[Records from a dataset]
--------------------------------

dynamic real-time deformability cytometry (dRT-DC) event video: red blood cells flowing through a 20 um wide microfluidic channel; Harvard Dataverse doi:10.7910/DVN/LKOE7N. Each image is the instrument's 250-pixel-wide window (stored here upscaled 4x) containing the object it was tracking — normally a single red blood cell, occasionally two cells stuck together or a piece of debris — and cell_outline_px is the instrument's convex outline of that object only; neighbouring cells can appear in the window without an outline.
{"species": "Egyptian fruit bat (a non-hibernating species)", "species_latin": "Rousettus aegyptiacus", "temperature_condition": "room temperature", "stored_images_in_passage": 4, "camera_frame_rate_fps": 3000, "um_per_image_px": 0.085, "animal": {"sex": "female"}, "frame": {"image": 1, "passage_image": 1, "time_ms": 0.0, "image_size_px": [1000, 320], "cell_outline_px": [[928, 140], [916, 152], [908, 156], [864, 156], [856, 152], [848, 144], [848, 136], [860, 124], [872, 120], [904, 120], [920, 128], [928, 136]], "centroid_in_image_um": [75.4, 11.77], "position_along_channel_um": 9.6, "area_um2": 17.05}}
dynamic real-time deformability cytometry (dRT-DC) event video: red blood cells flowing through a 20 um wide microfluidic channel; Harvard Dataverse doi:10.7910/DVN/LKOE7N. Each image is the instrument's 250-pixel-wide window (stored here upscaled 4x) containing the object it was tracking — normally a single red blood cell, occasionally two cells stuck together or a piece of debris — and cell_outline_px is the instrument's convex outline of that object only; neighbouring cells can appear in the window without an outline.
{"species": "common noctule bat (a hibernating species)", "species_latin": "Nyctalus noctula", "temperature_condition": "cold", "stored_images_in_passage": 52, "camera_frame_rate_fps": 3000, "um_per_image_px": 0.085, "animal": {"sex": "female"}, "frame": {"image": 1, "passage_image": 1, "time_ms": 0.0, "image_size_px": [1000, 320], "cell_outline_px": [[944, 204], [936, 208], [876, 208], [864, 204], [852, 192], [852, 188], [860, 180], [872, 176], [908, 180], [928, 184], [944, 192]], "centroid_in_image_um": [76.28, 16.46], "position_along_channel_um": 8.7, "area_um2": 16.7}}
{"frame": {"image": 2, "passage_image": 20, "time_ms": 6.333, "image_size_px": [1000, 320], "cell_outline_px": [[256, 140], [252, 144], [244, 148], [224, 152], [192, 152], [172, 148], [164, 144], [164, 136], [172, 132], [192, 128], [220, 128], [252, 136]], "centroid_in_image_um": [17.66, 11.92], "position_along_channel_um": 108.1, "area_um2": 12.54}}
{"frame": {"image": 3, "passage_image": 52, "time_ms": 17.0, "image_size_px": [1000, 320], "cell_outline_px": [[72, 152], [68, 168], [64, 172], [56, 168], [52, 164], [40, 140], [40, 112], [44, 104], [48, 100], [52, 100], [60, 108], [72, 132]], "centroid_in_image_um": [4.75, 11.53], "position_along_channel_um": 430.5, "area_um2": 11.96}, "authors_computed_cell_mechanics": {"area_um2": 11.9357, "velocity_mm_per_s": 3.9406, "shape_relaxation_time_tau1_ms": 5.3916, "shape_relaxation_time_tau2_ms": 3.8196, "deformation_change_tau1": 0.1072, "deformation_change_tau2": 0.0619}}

--------------------------------

Write an exact transcription of every entry above.

- Response to the exercise:
dynamic real-time deformability cytometry (dRT-DC) event video: red blood cells flowing through a 20 um wide microfluidic channel; Harvard Dataverse doi:10.7910/DVN/LKOE7N. Each image is the instrument's 250-pixel-wide window (stored here upscaled 4x) containing the object it was tracking — normally a single red blood cell, occasionally two cells stuck together or a piece of debris — and cell_outline_px is the instrument's convex outline of that object only; neighbouring cells can appear in the window without an outline.
{"species": "Egyptian fruit bat (a non-hibernating species)", "species_latin": "Rousettus aegyptiacus", "temperature_condition": "room temperature", "stored_images_in_passage": 4, "camera_frame_rate_fps": 3000, "um_per_image_px": 0.085, "animal": {"sex": "female"}, "frame": {"image": 1, "passage_image": 1, "time_ms": 0.0, "image_size_px": [1000, 320], "cell_outline_px": [[928, 140], [916, 152], [908, 156], [864, 156], [856, 152], [848, 144], [848, 136], [860, 124], [872, 120], [904, 120], [920, 128], [928, 136]], "centroid_in_image_um": [75.4, 11.77], "position_along_channel_um": 9.6, "area_um2": 17.05}}
dynamic real-time deformability cytometry (dRT-DC) event video: red blood cells flowing through a 20 um wide microfluidic channel; Harvard Dataverse doi:10.7910/DVN/LKOE7N. Each image is the instrument's 250-pixel-wide window (stored here upscaled 4x) containing the object it was tracking — normally a single red blood cell, occasionally two cells stuck together or a piece of debris — and cell_outline_px is the instrument's convex outline of that object only; neighbouring cells can appear in the window without an outline.
{"species": "common noctule bat (a hibernating species)", "species_latin": "Nyctalus noctula", "temperature_condition": "cold", "stored_images_in_passage": 52, "camera_frame_rate_fps": 3000, "um_per_image_px": 0.085, "animal": {"sex": "female"}, "frame": {"image": 1, "passage_image": 1, "time_ms": 0.0, "image_size_px": [1000, 320], "cell_outline_px": [[944, 204], [936, 208], [876, 208], [864, 204], [852, 192], [852, 188], [860, 180], [872, 176], [908, 180], [928, 184], [944, 192]], "centroid_in_image_um": [76.28, 16.46], "position_along_channel_um": 8.7, "area_um2": 16.7}}
{"frame": {"image": 2, "passage_image": 20, "time_ms": 6.333, "image_size_px": [1000, 320], "cell_outline_px": [[256, 140], [252, 144], [244, 148], [224, 152], [192, 152], [172, 148], [164, 144], [164, 136], [172, 132], [192, 128], [220, 128], [252, 136]], "centroid_in_image_um": [17.66, 11.92], "position_along_channel_um": 108.1, "area_um2": 12.54}}
{"frame": {"image": 3, "passage_image": 52, "time_ms": 17.0, "image_size_px": [1000, 320], "cell_outline_px": [[72, 152], [68, 168], [64, 172], [56, 168], [52, 164], [40, 140], [40, 112], [44, 104], [48, 100], [52, 100], [60, 108], [72, 132]], "centroid_in_image_um": [4.75, 11.53], "position_along_channel_um": 430.5, "area_um2": 11.96}, "authors_computed_cell_mechanics": {"area_um2": 11.9357, "velocity_mm_per_s": 3.9406, "shape_relaxation_time_tau1_ms": 5.3916, "shape_relaxation_time_tau2_ms": 3.8196, "deformation_change_tau1": 0.1072, "deformation_change_tau2": 0.0619}}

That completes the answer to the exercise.